The foundation should have provided financial support to the NRA only to fund activities consistent with the foundation’s stated charitable purposes, according to the lawsuit. Instead, the D.C. attorney general alleged that the NRA tapped the foundation’s coffers when the NRA needed money because of financial problems, decreasing membership, legal disputes, and lavish spending by its executive leadership. 

The NRA did not immediately respond to a request for comment.

In February, a civil jury in New York found NRA executives, including departed CEO Wayne LaPierre, liable for more than $7 million related to a pattern of corruption and financial mismanagement. The verdict came nearly five years after an investigation by The Trace first revealed the misuse of NRA assets.

Neither the NRA nor its leadership will be forced to pay any fines or penalties in the D.C. case, as the district’s nonprofit statute does not authorize the collection of penalties. 
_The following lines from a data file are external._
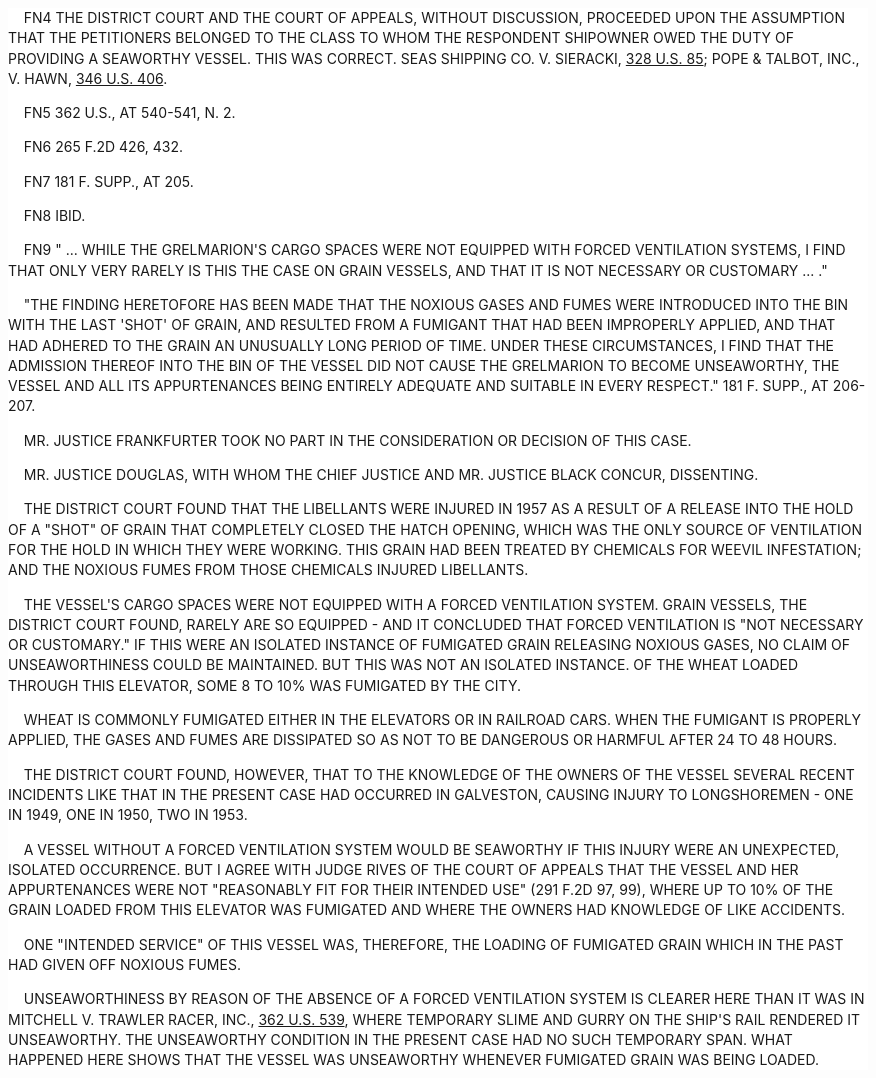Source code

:     FN4  THE DISTRICT COURT AND THE COURT OF APPEALS, WITHOUT DISCUSSION, PROCEEDED UPON THE ASSUMPTION THAT THE PETITIONERS BELONGED TO THE CLASS TO WHOM THE RESPONDENT SHIPOWNER OWED THE DUTY OF PROVIDING A SEAWORTHY VESSEL.  THIS WAS CORRECT.  SEAS SHIPPING CO. V. SIERACKI, [328 U.S. 85][/us/courts/scotus/usReporter/328/85]; POPE & TALBOT, INC., V. HAWN, [346 U.S. 406][/us/courts/scotus/usReporter/346/406].

    FN5  362 U.S., AT 540-541, N. 2.

    FN6  265 F.2D 426, 432.

    FN7  181 F. SUPP., AT 205.

    FN8  IBID.

    FN9 "  ...  WHILE THE GRELMARION'S CARGO SPACES WERE NOT EQUIPPED WITH FORCED VENTILATION SYSTEMS, I FIND THAT ONLY VERY RARELY IS THIS THE CASE ON GRAIN VESSELS, AND THAT IT IS NOT NECESSARY OR CUSTOMARY ...  ."

    "THE FINDING HERETOFORE HAS BEEN MADE THAT THE NOXIOUS GASES AND FUMES WERE INTRODUCED INTO THE BIN WITH THE LAST 'SHOT' OF GRAIN, AND RESULTED FROM A FUMIGANT THAT HAD BEEN IMPROPERLY APPLIED, AND THAT HAD ADHERED TO THE GRAIN AN UNUSUALLY LONG PERIOD OF TIME.  UNDER THESE CIRCUMSTANCES, I FIND THAT THE ADMISSION THEREOF INTO THE BIN OF THE VESSEL DID NOT CAUSE THE GRELMARION TO BECOME UNSEAWORTHY, THE VESSEL AND ALL ITS APPURTENANCES BEING ENTIRELY ADEQUATE AND SUITABLE IN EVERY RESPECT."  181 F. SUPP., AT 206-207.

    MR. JUSTICE FRANKFURTER TOOK NO PART IN THE CONSIDERATION OR DECISION OF THIS CASE.

    MR. JUSTICE DOUGLAS, WITH WHOM THE CHIEF JUSTICE AND MR. JUSTICE BLACK CONCUR, DISSENTING.

    THE DISTRICT COURT FOUND THAT THE LIBELLANTS WERE INJURED IN 1957 AS A RESULT OF A RELEASE INTO THE HOLD OF A "SHOT" OF GRAIN THAT COMPLETELY CLOSED THE HATCH OPENING, WHICH WAS THE ONLY SOURCE OF VENTILATION FOR THE HOLD IN WHICH THEY WERE WORKING.  THIS GRAIN HAD BEEN TREATED BY CHEMICALS FOR WEEVIL INFESTATION; AND THE NOXIOUS FUMES FROM THOSE CHEMICALS INJURED LIBELLANTS.

    THE VESSEL'S CARGO SPACES WERE NOT EQUIPPED WITH A FORCED VENTILATION SYSTEM.  GRAIN VESSELS, THE DISTRICT COURT FOUND, RARELY ARE SO EQUIPPED - AND IT CONCLUDED THAT FORCED VENTILATION IS "NOT NECESSARY OR CUSTOMARY."  IF THIS WERE AN ISOLATED INSTANCE OF FUMIGATED GRAIN RELEASING NOXIOUS GASES, NO CLAIM OF UNSEAWORTHINESS COULD BE MAINTAINED.  BUT THIS WAS NOT AN ISOLATED INSTANCE.  OF THE WHEAT LOADED THROUGH THIS ELEVATOR, SOME 8 TO 10% WAS FUMIGATED BY THE CITY.

    WHEAT IS COMMONLY FUMIGATED EITHER IN THE ELEVATORS OR IN RAILROAD CARS.  WHEN THE FUMIGANT IS PROPERLY APPLIED, THE GASES AND FUMES ARE DISSIPATED SO AS NOT TO BE DANGEROUS OR HARMFUL AFTER 24 TO 48 HOURS.

    THE DISTRICT COURT FOUND, HOWEVER, THAT TO THE KNOWLEDGE OF THE OWNERS OF THE VESSEL SEVERAL RECENT INCIDENTS LIKE THAT IN THE PRESENT CASE HAD OCCURRED IN GALVESTON, CAUSING INJURY TO LONGSHOREMEN - ONE IN 1949, ONE IN 1950, TWO IN 1953.

    A VESSEL WITHOUT A FORCED VENTILATION SYSTEM WOULD BE SEAWORTHY IF THIS INJURY WERE AN UNEXPECTED, ISOLATED OCCURRENCE.  BUT I AGREE WITH JUDGE RIVES OF THE COURT OF APPEALS THAT THE VESSEL AND HER APPURTENANCES WERE NOT "REASONABLY FIT FOR THEIR INTENDED USE" (291 F.2D 97, 99), WHERE UP TO 10% OF THE GRAIN LOADED FROM THIS ELEVATOR WAS FUMIGATED AND WHERE THE OWNERS HAD KNOWLEDGE OF LIKE ACCIDENTS.

    ONE "INTENDED SERVICE" OF THIS VESSEL WAS, THEREFORE, THE LOADING OF FUMIGATED GRAIN WHICH IN THE PAST HAD GIVEN OFF NOXIOUS FUMES.

    UNSEAWORTHINESS BY REASON OF THE ABSENCE OF A FORCED VENTILATION SYSTEM IS CLEARER HERE THAN IT WAS IN MITCHELL V. TRAWLER RACER, INC., [362 U.S. 539][/us/courts/scotus/usReporter/362/539], WHERE TEMPORARY SLIME AND GURRY ON THE SHIP'S RAIL RENDERED IT UNSEAWORTHY.  THE UNSEAWORTHY CONDITION IN THE PRESENT CASE HAD NO SUCH TEMPORARY SPAN.  WHAT HAPPENED HERE SHOWS THAT THE VESSEL WAS UNSEAWORTHY WHENEVER FUMIGATED GRAIN WAS BEING LOADED.


[/us/courts/scotus/usReporter/370/165]: https://publicdocs.github.io/go/links?ns=uslm-x&ref=%2Fus%2Fcourts%2Fscotus%2FusReporter%2F370%2F165
[/us/courts/scotus/usReporter/362/539]: https://publicdocs.github.io/go/links?ns=uslm-x&ref=%2Fus%2Fcourts%2Fscotus%2FusReporter%2F362%2F539
[/us/courts/scotus/usReporter/364/295]: https://publicdocs.github.io/go/links?ns=uslm-x&ref=%2Fus%2Fcourts%2Fscotus%2FusReporter%2F364%2F295
[/us/courts/scotus/usReporter/362/539]: https://publicdocs.github.io/go/links?ns=uslm-x&ref=%2Fus%2Fcourts%2Fscotus%2FusReporter%2F362%2F539
[/us/courts/scotus/usReporter/368/816]: https://publicdocs.github.io/go/links?ns=uslm-x&ref=%2Fus%2Fcourts%2Fscotus%2FusReporter%2F368%2F816
[/us/courts/scotus/usReporter/348/19]: https://publicdocs.github.io/go/links?ns=uslm-x&ref=%2Fus%2Fcourts%2Fscotus%2FusReporter%2F348%2F19
[/us/courts/scotus/usReporter/321/96]: https://publicdocs.github.io/go/links?ns=uslm-x&ref=%2Fus%2Fcourts%2Fscotus%2FusReporter%2F321%2F96
[/us/courts/scotus/usReporter/328/85]: https://publicdocs.github.io/go/links?ns=uslm-x&ref=%2Fus%2Fcourts%2Fscotus%2FusReporter%2F328%2F85
[/us/courts/scotus/usReporter/346/406]: https://publicdocs.github.io/go/links?ns=uslm-x&ref=%2Fus%2Fcourts%2Fscotus%2FusReporter%2F346%2F406
[/us/courts/scotus/usReporter/347/396]: https://publicdocs.github.io/go/links?ns=uslm-x&ref=%2Fus%2Fcourts%2Fscotus%2FusReporter%2F347%2F396
[/us/courts/scotus/usReporter/347/984]: https://publicdocs.github.io/go/links?ns=uslm-x&ref=%2Fus%2Fcourts%2Fscotus%2FusReporter%2F347%2F984
[/us/courts/scotus/usReporter/348/336]: https://publicdocs.github.io/go/links?ns=uslm-x&ref=%2Fus%2Fcourts%2Fscotus%2FusReporter%2F348%2F336
[/us/courts/scotus/usReporter/358/423]: https://publicdocs.github.io/go/links?ns=uslm-x&ref=%2Fus%2Fcourts%2Fscotus%2FusReporter%2F358%2F423
[/us/courts/scotus/usReporter/369/355]: https://publicdocs.github.io/go/links?ns=uslm-x&ref=%2Fus%2Fcourts%2Fscotus%2FusReporter%2F369%2F355
[/us/usc/t33/s901]: https://publicdocs.github.io/go/links?ns=uslm&ref=%2Fus%2Fusc%2Ft33%2Fs901
[/us/courts/scotus/usReporter/328/85]: https://publicdocs.github.io/go/links?ns=uslm-x&ref=%2Fus%2Fcourts%2Fscotus%2FusReporter%2F328%2F85
[/us/courts/scotus/usReporter/346/406]: https://publicdocs.github.io/go/links?ns=uslm-x&ref=%2Fus%2Fcourts%2Fscotus%2FusReporter%2F346%2F406
[/us/courts/scotus/usReporter/362/539]: https://publicdocs.github.io/go/links?ns=uslm-x&ref=%2Fus%2Fcourts%2Fscotus%2FusReporter%2F362%2F539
But to comply with the terms of the settlement, the NRA Foundation must implement oversight measures, including providing annual compliance training for all board members, forming an audit committee, and establishing new policies for grantmaking and loans that ensure transparency and adherence to its nonprofit mission. 

The agreement is effective until December 2026.

“Tax-exempt nonprofits are a form of public trust — abusing that trust as the NRA did violates both the public interest and District law,” Schwalb said. “Today’s outcome builds on our longstanding commitment to safeguarding nonprofit donors’ money and ensuring that all nonprofits operating in the District of Columbia follow the law.”